De façon plus originale, le fonds Druwé a soutenu la publication d’une bande dessinée de Simon Grennan, Courir deux lièvres (Les Impressions Nouvelles). Transposer une fiction victorienne en BD, voilà qui est inattendu et pique en soi la curiosité. Plusieurs éléments concourent à l’intérêt de l’entreprise. Plutôt que de jeter son dévolu sur un roman réputé des chroniques du Barsetshire ou du cycle Palliser, Grennan a choisi d’adapter un Trollope peu connu, John Caldigate (1880) : une sombre affaire de bigamie, entre l’Angleterre et l’Australie. Si l’histoire est située à la fin du XIXe siècle, il s’est refusé au pastiche de l’imagerie victorienne pour adopter un graphisme moderne, à propos duquel Jan Baetens relève à juste titre une parenté avec Blutch : beau travail sur la couleur, l’ombre et la lumière. Enfin, tandis que Trollope est un grand bavard jamais avare de digressions (c’est ce qui fait son charme), l’album de Grennan est sous-titré Un roman de peu de mots. Aux longs dialogues, le dessinateur préfère le détail visuel signifiant, les silences et les jeux de regards. Sa narration privilégie la vitesse et l’ellipse, en affirmant au passage une remarquable maîtrise du cadre, du découpage et de l’inscription dynamique des personnages dans l’espace, où l’on sent l’influence bien comprise du cinéma. Si l’on y perd les plaisantes circonvolutions de la psychologie trollopienne, on y gagne en échange la suggestion d’un non-dit, d’un secret presque jamesien qui court entre les cases, entre les pages, et nous glisse pour finir entre les doigts.
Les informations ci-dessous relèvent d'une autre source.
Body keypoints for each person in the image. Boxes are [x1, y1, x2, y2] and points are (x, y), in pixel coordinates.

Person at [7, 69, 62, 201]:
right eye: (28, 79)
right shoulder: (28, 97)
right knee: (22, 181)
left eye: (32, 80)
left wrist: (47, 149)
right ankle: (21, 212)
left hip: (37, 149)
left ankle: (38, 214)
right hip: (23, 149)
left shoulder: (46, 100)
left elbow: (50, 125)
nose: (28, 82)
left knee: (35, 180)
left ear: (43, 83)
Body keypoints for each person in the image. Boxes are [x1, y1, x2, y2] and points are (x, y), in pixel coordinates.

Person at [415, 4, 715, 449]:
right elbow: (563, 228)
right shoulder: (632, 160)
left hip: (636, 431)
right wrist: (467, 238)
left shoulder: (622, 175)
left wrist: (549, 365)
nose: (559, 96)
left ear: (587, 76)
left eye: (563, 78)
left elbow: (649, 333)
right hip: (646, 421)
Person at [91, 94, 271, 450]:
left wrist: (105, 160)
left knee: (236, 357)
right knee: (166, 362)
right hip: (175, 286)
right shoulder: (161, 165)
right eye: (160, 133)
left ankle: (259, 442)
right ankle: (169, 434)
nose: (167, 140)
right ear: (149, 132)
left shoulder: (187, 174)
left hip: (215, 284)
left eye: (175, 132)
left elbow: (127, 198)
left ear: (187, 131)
P.-S. : dans sa postface, Jan Baetens lève une belle piste : l’importance des systèmes de communication dans l’œuvre de Trollope. De fait, les échanges de lettres, l’attente fébrile du courrier porteur de révélations cruciales jouent un rôle décisif dans Courir deux lièvres. Trollope, qui était haut fonctionnaire des Postes britanniques, ne pouvait qu’être sensible au potentiel fictionnel de la correspondance.

À Senate House, près de Russell Square, une plaque rappelle le souvenir de la maison natale de Trollope, depuis longtemps rasée pour faire place à un parking.